Md. Small Enterprise Chief raises the alarm in regards to the Democrats’ finances reconciliation bundle – Maryland Issues photo.

From Ashish Parikh

The author is the chairman of the Asian American Retailers Association of Maryland.

The framework of the recently released $ 3.5 trillion Federal Budget Reconciliation Package brings new hope to those of us who are ready for a new generation of policies to lift our poorest communities out of poverty and the side to open a new chapter focused on post-pandemic recovery. And with Congress trying to get a record infrastructure deal and budget that works for everyone, I’m very optimistic about this future.

However, I am concerned that a possible provision will only undo much of the historic achievements of the bill. To pay for the robust package, some Democrats are considering increasing the federal excise tax on tobacco products, which would raise very serious concerns for our retailers and our most deprived communities.

First and foremost, these policies threaten the very survival of our small businesses. As the chairman of the Asian American Retailers Association of Maryland, I represent convenience stores, gas stations, liquor stores, grocery stores, and many other retail businesses across Maryland. I’ve seen firsthand the grave impact of COVID-19 on these key companies as they have struggled to survive, some of them unsuccessful.

This industry desperately needs federal aid to return to pre-pandemic operations, but an excise tax on tobacco products would completely wipe out any resources allocated to this cause under the reconciliation package.

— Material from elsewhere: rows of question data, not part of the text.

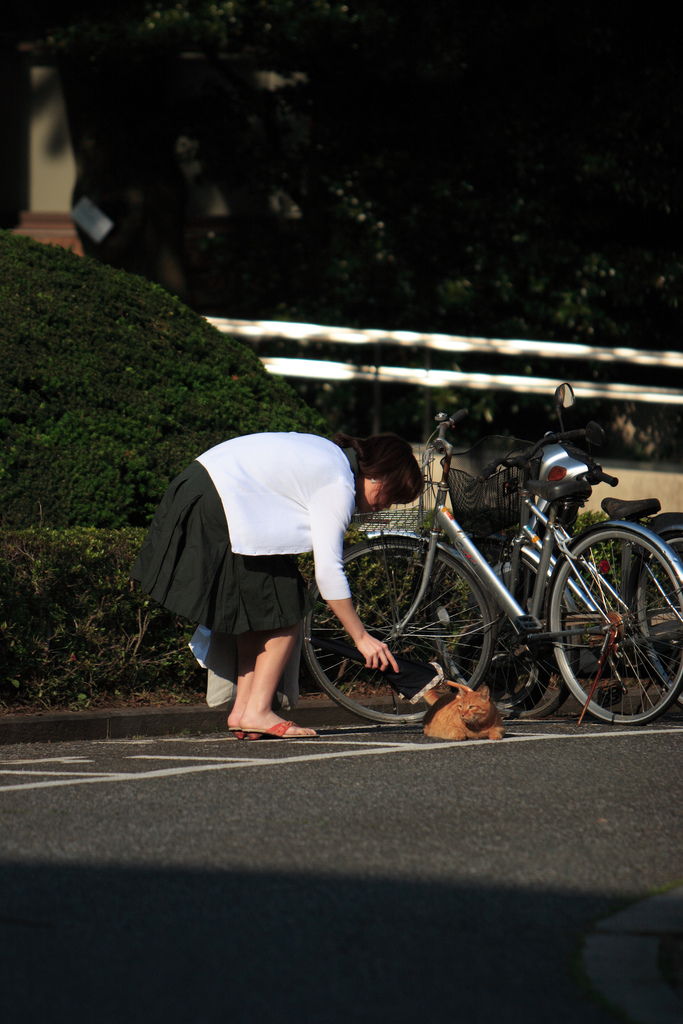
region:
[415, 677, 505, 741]
cat is laying on the ground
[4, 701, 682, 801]
white lines on the ground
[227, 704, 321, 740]
a pair of red sandals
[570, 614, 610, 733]
kickstand is down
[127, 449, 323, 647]
black flowy skirt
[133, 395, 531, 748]
woman is bending over to touch a cat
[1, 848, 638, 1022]
shadow on the ground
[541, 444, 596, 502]
silver seat on the bike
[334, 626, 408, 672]
hand of the woman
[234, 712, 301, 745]
foot of the woman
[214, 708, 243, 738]
foot of the woman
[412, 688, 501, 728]
cat on the road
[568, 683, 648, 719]
wheel on the bike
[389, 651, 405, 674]
finger on the hand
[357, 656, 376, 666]
finger on the hand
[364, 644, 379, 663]
finger on the hand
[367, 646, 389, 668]
finger on the hand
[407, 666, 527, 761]
Cat laying on road.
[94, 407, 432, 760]
Lady bending over.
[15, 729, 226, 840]
Lines on the road.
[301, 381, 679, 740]
Bicycle on the road.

In Maryland, cigarettes account for up to 40% of sales in convenience stores. Increasing taxes on these products would therefore have a significant impact on their ability to generate income and recover from losses they have suffered for more than a year.

I envision that this legislative burden would be too great for many of these weakened businesses and unfortunately lead to bankruptcies and store closures. These policies will only add to the excessively high unemployment rate Maryland is currently facing.

The taxes on tobacco products are highly regressive taxes that have no place in our modern tax law.

As reported by the Cato Institute, low-income smokers spend nearly 25% of their annual income on cigarettes. Meanwhile, people in the higher socio-economic classes only spend 2% of their income on cigarettes.

A rise in federal excise taxes on tobacco products would only exacerbate this astonishing gap between the richest and poorest Americans.

During his campaign last year, President Biden consistently pledged not to impose taxes on those who earn less than $ 400,000 a year. However, if the Democrats in Congress increased those regressive taxes, they would be breaking that promise and abandoning a vision for which Americans turned up in record numbers less than a year ago to vote.

Smoking cigarettes is certainly a habit that I don’t encourage, but instead of punishing users, we should dedicate resources to help those who wish to quit smoking. Vapor products have helped numerous smokers quit their habits and the transition to these products has not had a negative impact on our small businesses. However, instead of endorsing these safer alternatives, lawmakers are trying to introduce an equivalent tax despite their proven relative health benefits.

I am grateful for all our Washington lawmakers are doing to combat injustice and revitalize our wounded industries. I hope that your commitment to these causes will enable them to see the dangers of the policies they are considering under the Law of Reconciliation.

One thing is clear, however. Legislators cannot claim to be a pioneer for small businesses and at the same time support an excise tax on tobacco products.